We stay close to home and see more of the feral cats, usually only heard at night, now making the quiet daytimes their own as well. They can roam without encountering humans, which we try to do as well.
A couple of Kit Kats to liven up our final lap of the field. The two-finger ones, from a multipack. Put the wrappers in your pocket to bring home, I tell him. We don’t go near outside bins anymore, love. These are our little lockdown changes.
Back home we live more slowly. We eat more thoughtfully. I plan our meals and waste less food. Google how long it takes to grow potatoes, how easy would tomatoes be? Cupboard audits take place. You can’t just nip to the shop for missing ingredients or something you fancy anymore. That’s fine; nobody really likes kidney beans in their chilli anyway do they?

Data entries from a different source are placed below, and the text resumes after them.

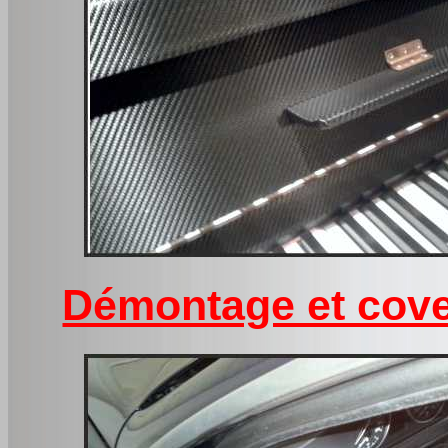
Démontage et cove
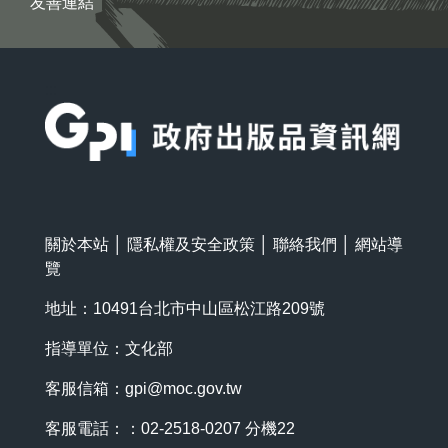
友善連結
:::
關於本站
│
隱私權及安全政策
│
聯絡我們
│
網站導
覽
地址：10491台北市中山區松江路209號
指導單位：文化部
客服信箱：
gpi@moc.gov.tw
客服電話：：02-2518-0207 分機22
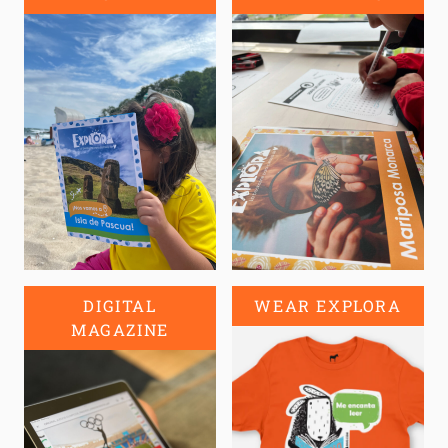
DIGITAL
WEAR EXPLORA
MAGAZINE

At least we don’t have to go through rationing like during the war, I think, and I wonder what it was like for my nana when that happened. People all seemed so much better at these things then, in black and white photos. Maybe they were better at adapting. Maybe they didn’t rely on convenience as much as we do. Still, these are little changes compared to what they went through.
I have these existential moments that I try to wash away with soap, or walk off once a day. Too much time to overthink now. I count back along my family’s survival timeline: world war, cholera and typhoid fever epidemics, the Great Famine… When we survive this, I tell myself, I’ll go back to Ireland and think of them. I’ll go back to Mass and pray for them. I’ll go back to my Mum’s for tea, and be with them.